Since we proved that \(V_t=u(t,S_t)\) with \(u(t,s)\in C^{1,2}\), the reasoning we used, when saying that \(\widetilde{H}_t=S_t\frac{Z_t}{\sigma (t,S_t)}\) represented choosing a delta-hedge, it is actually more than a heuristic argument.

Moreover, since (17) does not depend on the risk-free rate \(r_t\) so we can state the following:

Theorem 4

(Invariance Theorem) If we are under the assumptions at the beginning of Sect. 4 and we assume that we are backing our deal with a delta hedging strategy, then the price \(V_t\) can be calculated via the semilinear PDE (17) and does not depend on the risk-free rate r(t).

This invariance result shows that even when starting from a risk-neutral valuation theory, the risk-free rate disappears from the nonlinear valuation equations.
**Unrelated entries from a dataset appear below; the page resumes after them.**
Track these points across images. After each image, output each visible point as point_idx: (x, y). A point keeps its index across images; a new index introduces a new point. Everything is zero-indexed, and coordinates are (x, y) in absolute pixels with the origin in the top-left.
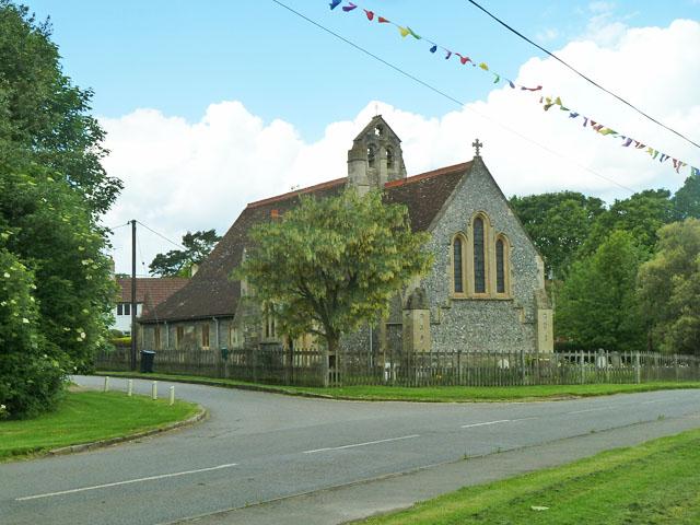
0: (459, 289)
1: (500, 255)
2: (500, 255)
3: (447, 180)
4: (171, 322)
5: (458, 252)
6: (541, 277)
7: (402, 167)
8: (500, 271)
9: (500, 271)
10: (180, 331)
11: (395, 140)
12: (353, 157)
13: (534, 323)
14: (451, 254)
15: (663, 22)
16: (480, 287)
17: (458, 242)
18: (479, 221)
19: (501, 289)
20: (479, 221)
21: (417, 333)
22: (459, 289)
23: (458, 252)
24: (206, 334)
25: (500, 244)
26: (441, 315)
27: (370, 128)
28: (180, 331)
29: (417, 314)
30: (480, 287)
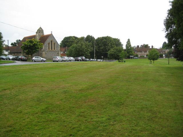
0: (49, 49)
1: (54, 46)
2: (54, 46)
3: (48, 36)
4: (13, 53)
5: (49, 45)
6: (59, 48)
7: (44, 34)
8: (54, 47)
9: (54, 47)
10: (15, 54)
11: (43, 30)
12: (37, 33)
13: (58, 54)
14: (48, 45)
15: (98, 38)
16: (52, 49)
17: (49, 44)
18: (52, 41)
19: (54, 49)
20: (52, 41)
21: (44, 55)
22: (49, 49)
23: (49, 45)
24: (18, 55)
25: (54, 44)
26: (46, 52)
27: (39, 29)
28: (15, 54)
29: (44, 52)
30: (52, 49)
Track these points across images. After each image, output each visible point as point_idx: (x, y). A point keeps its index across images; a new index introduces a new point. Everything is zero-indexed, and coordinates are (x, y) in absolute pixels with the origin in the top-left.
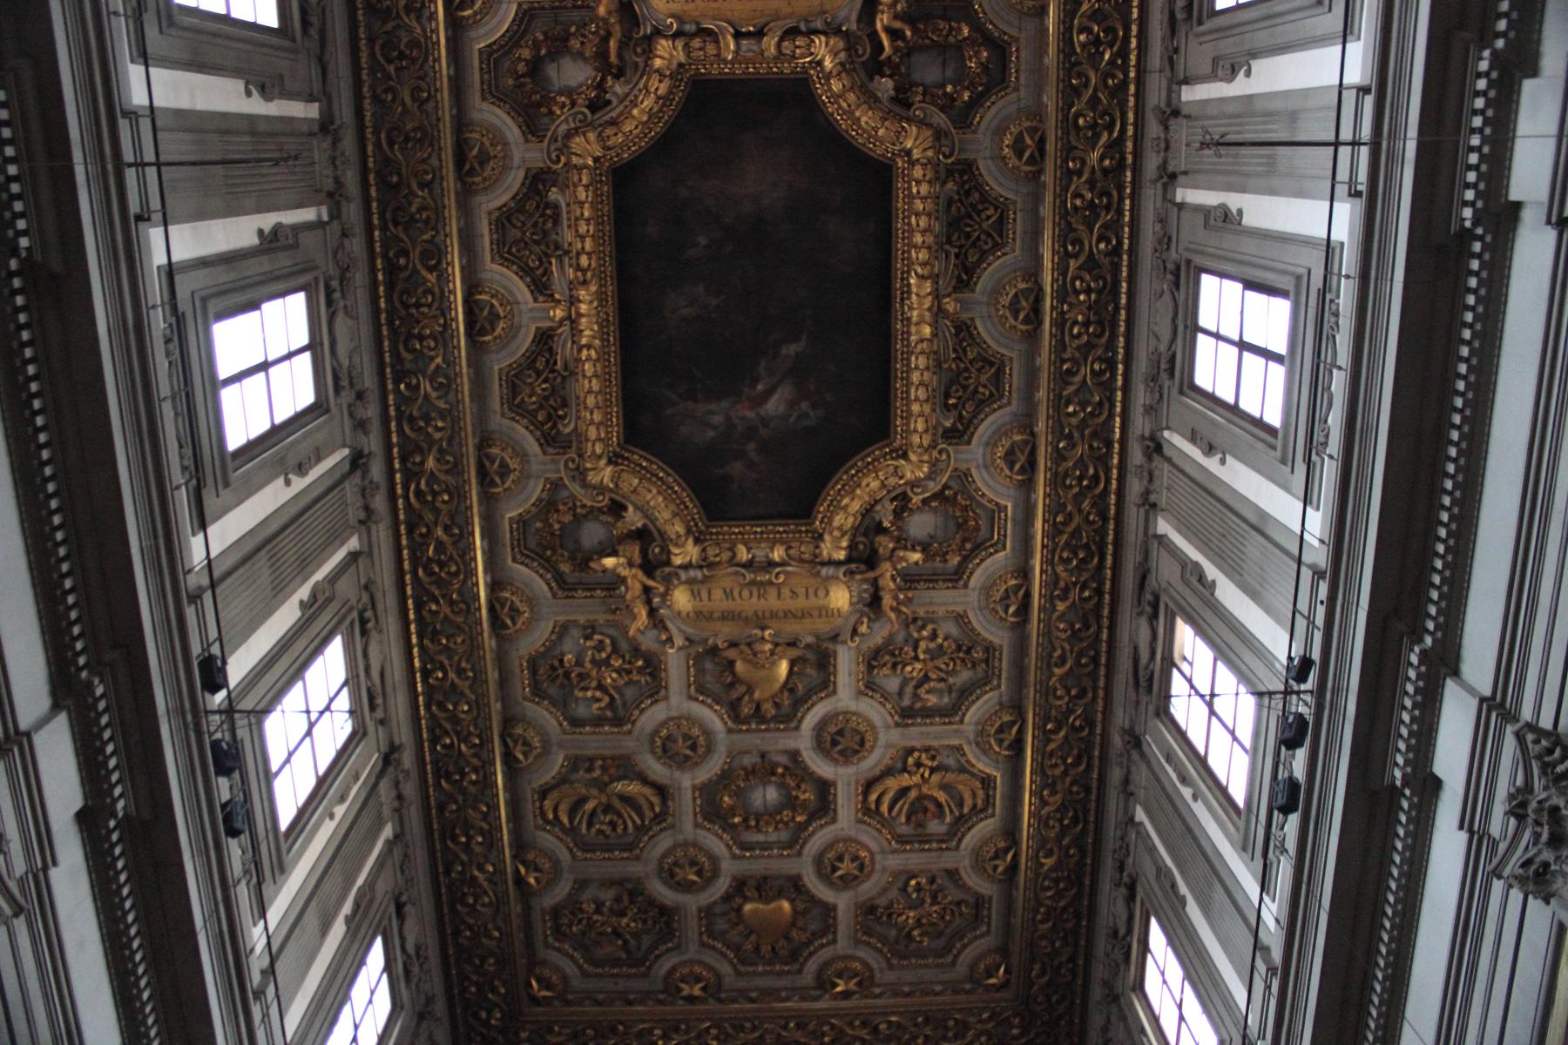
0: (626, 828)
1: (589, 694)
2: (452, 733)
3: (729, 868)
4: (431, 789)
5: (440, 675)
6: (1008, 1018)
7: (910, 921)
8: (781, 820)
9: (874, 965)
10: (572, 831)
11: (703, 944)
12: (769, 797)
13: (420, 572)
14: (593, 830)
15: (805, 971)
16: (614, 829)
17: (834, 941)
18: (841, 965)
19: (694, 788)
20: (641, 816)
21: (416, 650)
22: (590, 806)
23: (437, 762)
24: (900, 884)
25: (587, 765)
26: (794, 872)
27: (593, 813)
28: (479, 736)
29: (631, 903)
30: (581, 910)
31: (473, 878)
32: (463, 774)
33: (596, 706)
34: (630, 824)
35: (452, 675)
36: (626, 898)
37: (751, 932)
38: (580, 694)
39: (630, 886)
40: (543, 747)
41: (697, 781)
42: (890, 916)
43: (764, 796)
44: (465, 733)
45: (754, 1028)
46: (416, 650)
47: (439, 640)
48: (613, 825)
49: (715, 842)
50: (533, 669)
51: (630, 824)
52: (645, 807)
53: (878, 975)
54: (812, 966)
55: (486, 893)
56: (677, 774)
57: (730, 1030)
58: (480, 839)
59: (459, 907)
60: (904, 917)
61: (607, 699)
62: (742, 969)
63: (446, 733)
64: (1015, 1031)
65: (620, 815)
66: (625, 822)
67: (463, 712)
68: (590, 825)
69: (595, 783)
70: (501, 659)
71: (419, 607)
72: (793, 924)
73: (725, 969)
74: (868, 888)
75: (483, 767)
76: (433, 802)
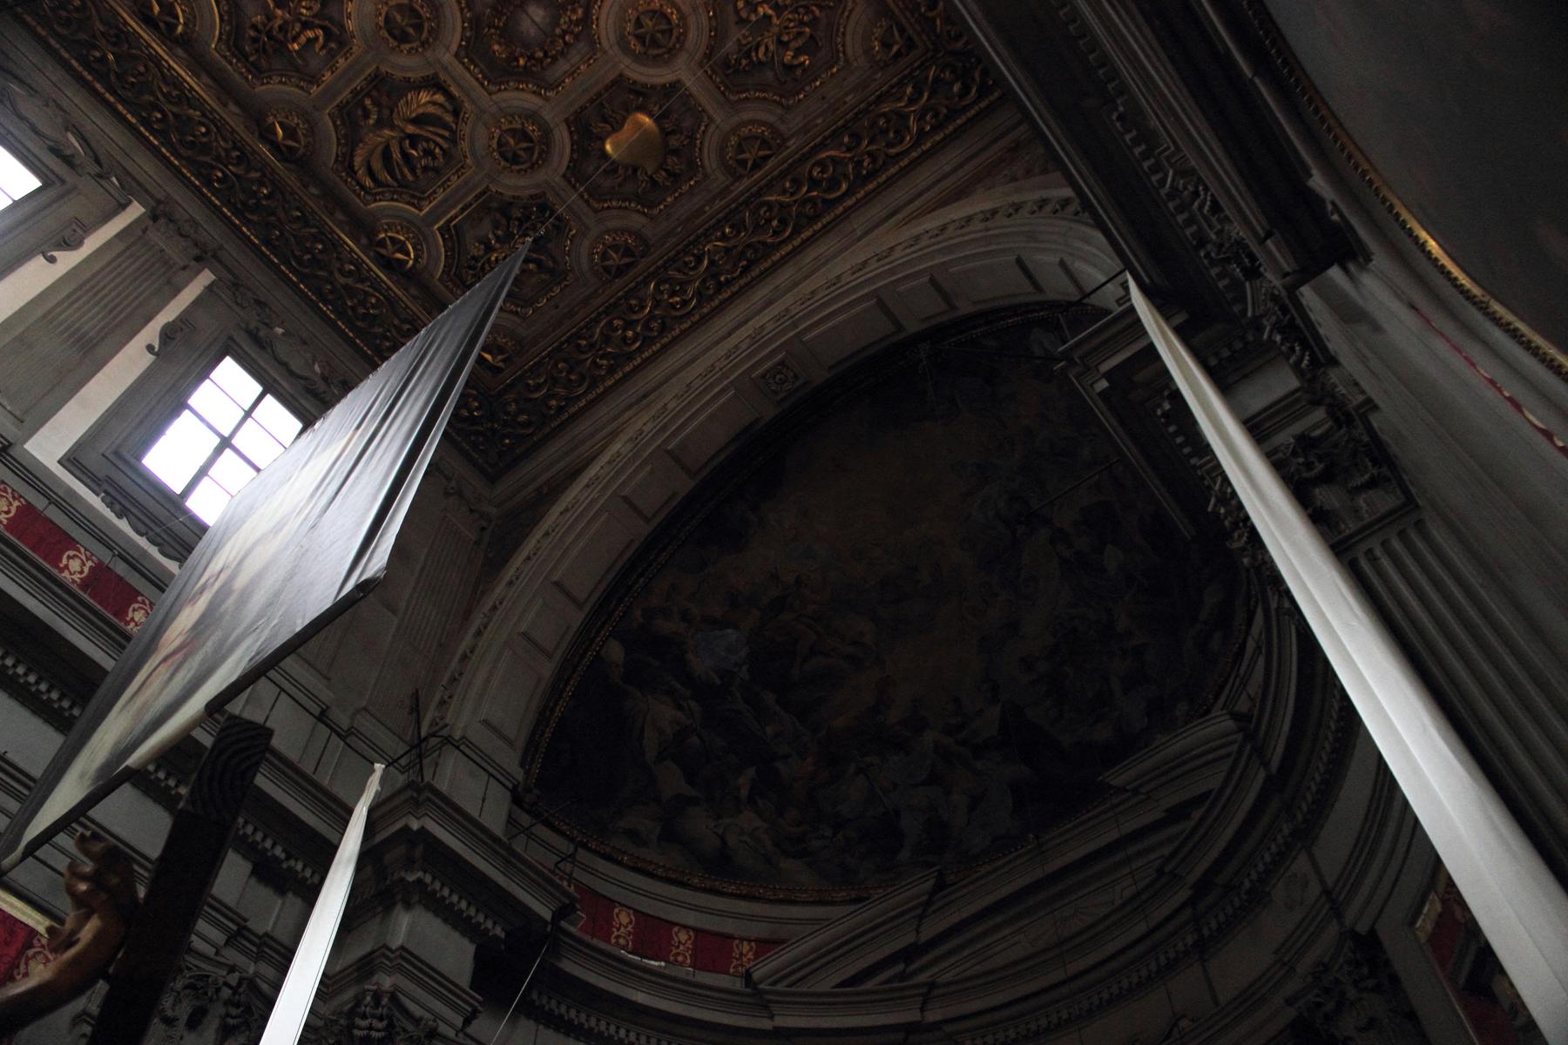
0: (441, 148)
1: (303, 39)
2: (214, 163)
3: (553, 112)
4: (244, 229)
5: (159, 116)
6: (936, 80)
7: (772, 47)
8: (565, 32)
9: (771, 119)
10: (403, 184)
11: (596, 211)
12: (537, 19)
13: (59, 29)
14: (419, 172)
15: (709, 170)
16: (434, 158)
17: (711, 119)
18: (734, 140)
19: (456, 55)
20: (446, 126)
21: (120, 107)
22: (396, 155)
23: (229, 201)
24: (733, 18)
25: (360, 112)
26: (612, 76)
27: (405, 155)
28: (235, 148)
29: (509, 219)
30: (473, 258)
31: (346, 287)
32: (254, 194)
33: (317, 47)
34: (439, 140)
35: (167, 107)
36: (498, 216)
37: (635, 171)
38: (296, 47)
39: (494, 205)
40: (308, 121)
41: (454, 47)
42: (748, 55)
43: (533, 21)
44: (223, 154)
45: (699, 260)
46: (120, 107)
47: (127, 83)
48: (428, 153)
49: (520, 98)
50: (243, 57)
51: (439, 140)
52: (439, 112)
53: (782, 128)
54: (710, 161)
55: (366, 293)
56: (429, 54)
57: (679, 276)
58: (320, 247)
59: (359, 324)
60: (762, 49)
61: (320, 32)
62: (656, 211)
63: (213, 167)
64: (956, 88)
65: (428, 140)
66: (437, 144)
67: (203, 135)
68: (413, 170)
69: (380, 124)
70: (199, 63)
71: (86, 65)
72: (666, 134)
73: (637, 221)
74: (697, 36)
75: (264, 175)
76: (257, 242)
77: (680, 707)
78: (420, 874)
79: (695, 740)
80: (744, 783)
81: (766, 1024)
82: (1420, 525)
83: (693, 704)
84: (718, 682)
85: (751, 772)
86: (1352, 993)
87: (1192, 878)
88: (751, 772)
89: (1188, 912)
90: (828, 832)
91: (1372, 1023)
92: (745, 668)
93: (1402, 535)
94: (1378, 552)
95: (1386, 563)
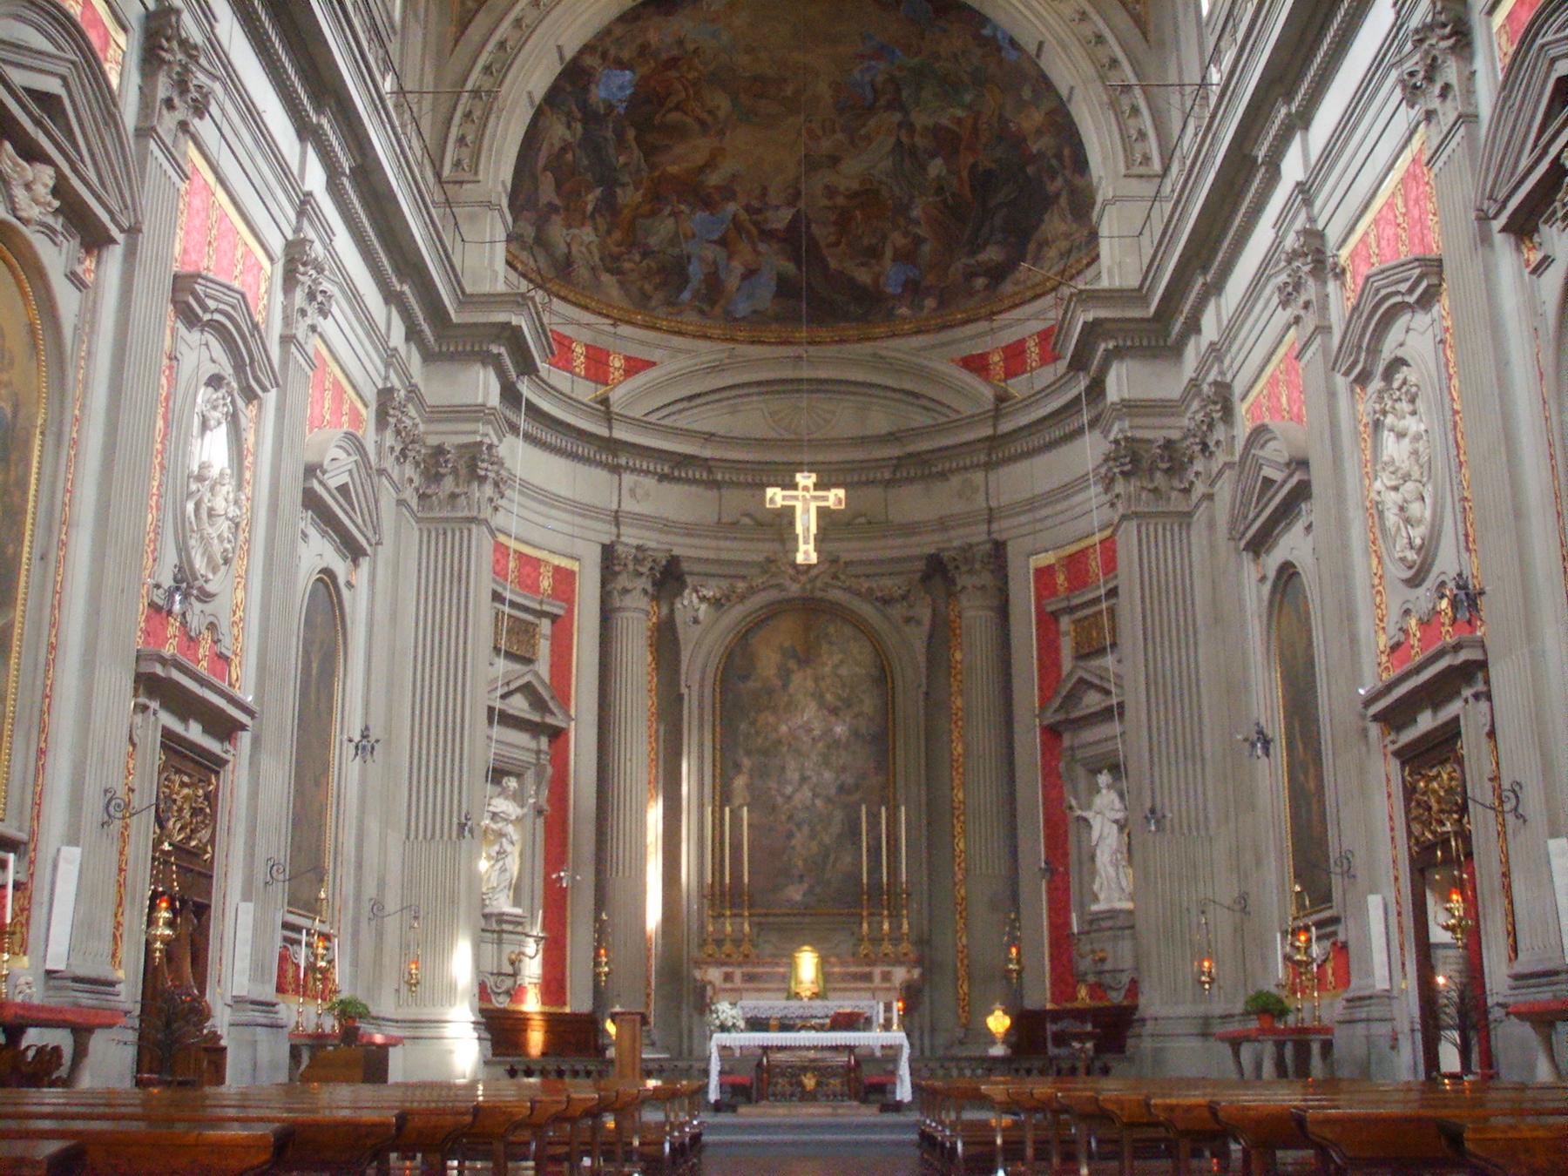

A discussion on consequences of nonlinearity and invariance on valuation in general, on the operational procedures of a bank, on the legitimacy of fully charging the nonlinear value to a client, and on the related dangers of overlapping valuation adjustments is presented elsewhere, see for example [3, 5] and references therein.